Двое, что сидели перед нами, уже прошли триста километров и были уверены, что пройдут еще семьсот. Триста — это по прямой. А обход разводни? А дрейф льда, постоянно относивший их обратно? А свирепые пурги и лютые морозы?
Но никому из нас не пришло в голову назвать их героями. Почему?
Об этом мы подумали после того, как уговорили дядю Митяя и Гришу сесть к нам в самолет, — а уговаривали мы их долго, заверили, что и платить им не придется, и вдобавок пообещали взять на себя хлопоты объяснить начальству их самовольную отлучку.
И всегда, когда мне к слову приходилось рассказывать эту историю, мнения слушателей разделялись. Одни утверждали: “Герои!”, другие упрямо твердили: “Нет!” Наверное, будут свои мнения и у читателей.
Тогда спор о герое и подвиге стоит продолжить.
Валентин Аккуратов
КОВАРСТВО КАССИОПЕИ
— Горючее кончается, — сказал пилот флагштурману. — Через час будем падать.
И тогда, словно по заказу, в облачном месиве, плотно затянувшем поверхность Ледовитого океана, появилось “окно”.
— Земля! — крикнул штурман и откинул с головы капюшон чукотской малицы, чтобы лучше, вернее разглядеть сушу, спасительную сушу, так неожиданно открывшуюся под ними.
— Ледник… — протянул разочарованно пилот. — Ледник. А мы на колесах…
Флагштурман Михаил Гордиенко пожал плечами:
— Должно быть, это остров Джексона. От него до базы на Рудольфе всего тридцать километров.
— А ты уверен, что это остров Джексона? — спросил штурмана пилот. — Земля Франца-Иосифа насчитывает восемьдесят семь островов 1. Мы четыре часа не видели земли.
— Этот Джексона. Больше мы не увидим земли. База на Рудольфе в тридцати километрах.
— Вот только в какую сторону?
— Вот именно… — протянул штурман.
— Ладно, — сказал пилот. — Снизимся, посмотрим, — и обратился к радисту: — Сообщи, чтобы остальные самолеты следили за нами.
Сбросив газ, огромный оранжевый четырехмоторный самолет ушел в “окно”.
— Видишь, снег неглубокий… Лед-то как блестит.
— Жаль, что мы не на лыжах, — сказал пилот. — Всем уйти в хвост! Немедленно!
Гордиенко понимал, что это необходимая мера.
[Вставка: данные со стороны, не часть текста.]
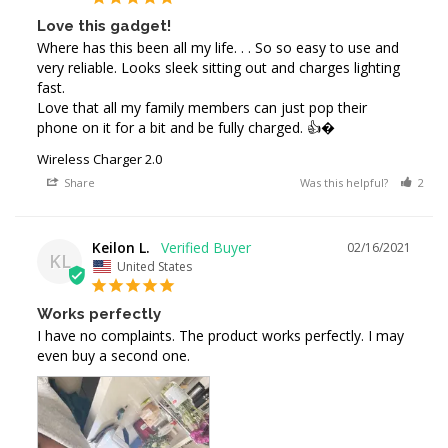
Love this gadget!
Where has this been all my life. . . So so easy to use and 
very reliable. Looks sleek sitting out and charges lighting 
fast. 

Love that all my family members can just pop their 
phone on it for a bit and be fully charged. 👍�
Wireless Charger 2.0
Share
Was this helpful?
2
Keilon L.
02/16/2021
KL
United States
Works perfectly
I have no complaints. The product works perfectly. I may 
even buy a second one.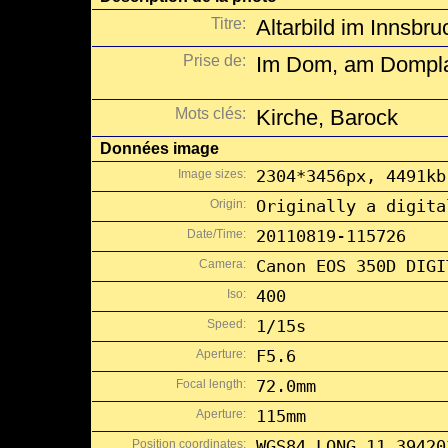
Titre:
Altarbild im Innsbr
Prise de:
Im Dom, am Domplat
Mots clés:
Kirche, Barock
Données image
Image sizes:
2304*3456px, 4491kb
Origin:
Originally a digita
Date/Time:
20110819-115726
Camera:
Canon EOS 350D DIGI
Iso:
400
Speed:
1/15s
Aperture:
F5.6
Focal length:
72.0mm
Aperture:
115mm
Position coordinates:
WGS84 LONG 11.39420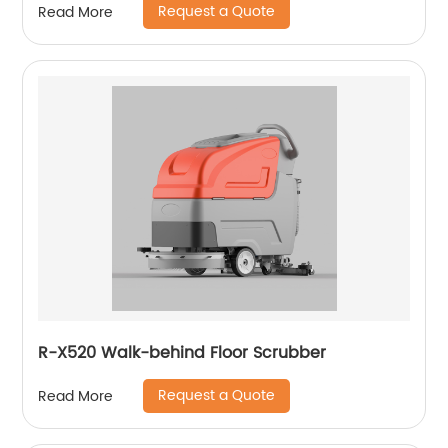
Request a Quote
Read More
R-X520 Walk-behind Floor Scrubber
Request a Quote
Read More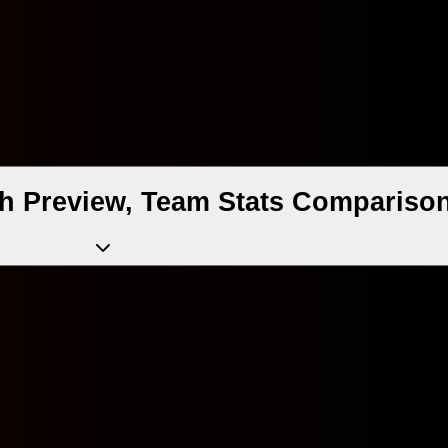
 Preview, Team Stats Comparison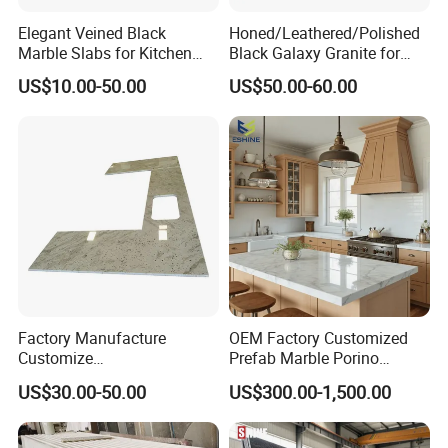
Elegant Veined Black
Honed/Leathered/Polished
Marble Slabs for Kitchen
Black Galaxy Granite for
Countertops 96"X26"
Kitchen/Bathroom/Vanity/B
US$10.00-50.00
US$50.00-60.00
enchtop/Worktop/Counterto
p Granite Stone/Slab/Tile
Factory/Supplier
Factory Manufacture
OEM Factory Customized
Customize
Prefab Marble Porino
White/Black/Grey/Yellow/Bl
Granite Quartz Artificial
US$30.00-50.00
US$300.00-1,500.00
ue Granite/Marble/Quartz
Stone Corian Solid Surface
Stone Kitchen Bathroom
Commercial Worktop Stone
Eased/Laminate Bar Vanity
Top Kitchen Countertops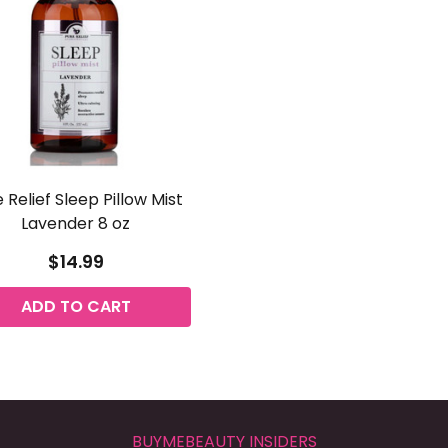
 Relief Sleep Pillow Mist
Lavender 8 oz
$14.99
ADD TO CART
BUYMEBEAUTY INSIDERS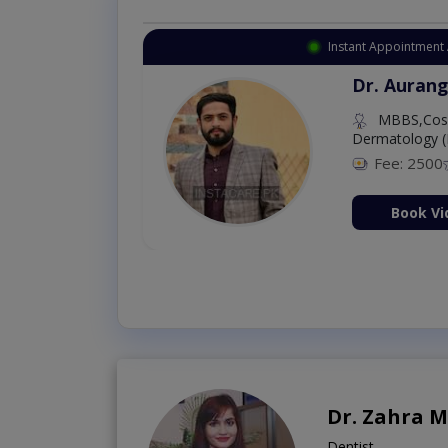
Instant Appointment 
Dr. Aurang
MBBS,Cosm
Dermatology (
Fee: 2500
ion Now
Book Vi
Dr. Zahra 
Dentist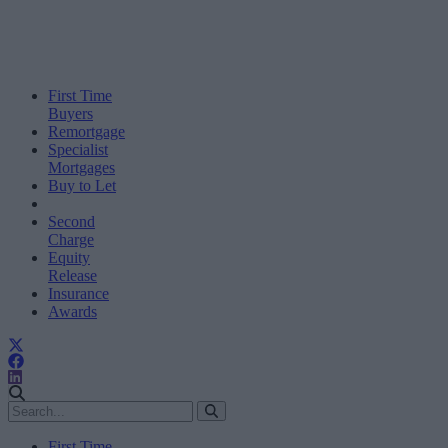
First Time
Buyers
Remortgage
Specialist
Mortgages
Buy to Let
Second
Charge
Equity
Release
Insurance
Awards
First Time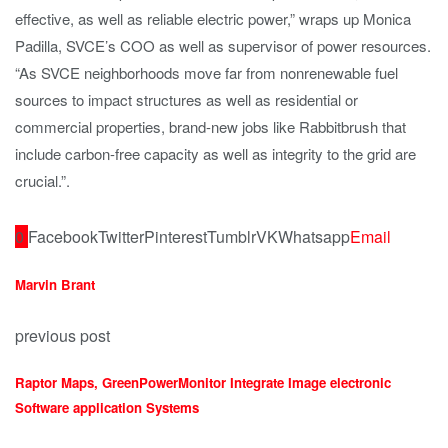
effective, as well as reliable electric power,” wraps up Monica
Padilla, SVCE’s COO as well as supervisor of power resources.
“As SVCE neighborhoods move far from nonrenewable fuel
sources to impact structures as well as residential or
commercial properties, brand-new jobs like Rabbitbrush that
include carbon-free capacity as well as integrity to the grid are
crucial.”.
0
Facebook
Twitter
Pinterest
Tumblr
VK
Whatsapp
Email
Marvin Brant
previous post
Raptor Maps, GreenPowerMonitor Integrate Image electronic
Software application Systems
Она преследует две цели: даст самолет “козла” — люди будут своего рода балластом, который может помочь машине вернуться в нормальное положение; случится что-либо похуже — из горького опыта катастроф известно: хвост почти всегда остается целым.
Однако штурман остался рядом с пилотом.
Сделав широкий круг, самолет зашел на посадку и низко потянул над темными трещинами ледников.
— Тяни! Тяни! — послышался над ухом пилота голос штурмана. — Там, впереди, ровно! И трещин нет!
— Ты не в хвосте? — удивился пилот. Но тут он “перетянул” последнюю трещину, и разговаривать стало некогда. Машина мягко коснулась земли, вернее, льда, и покатилась, поднимая тучи снега. Вдруг сильный толчок потряс самолет. Машина, задирая хвост, стала падать на нос, но лишь качнулась и приняла нормальное положение.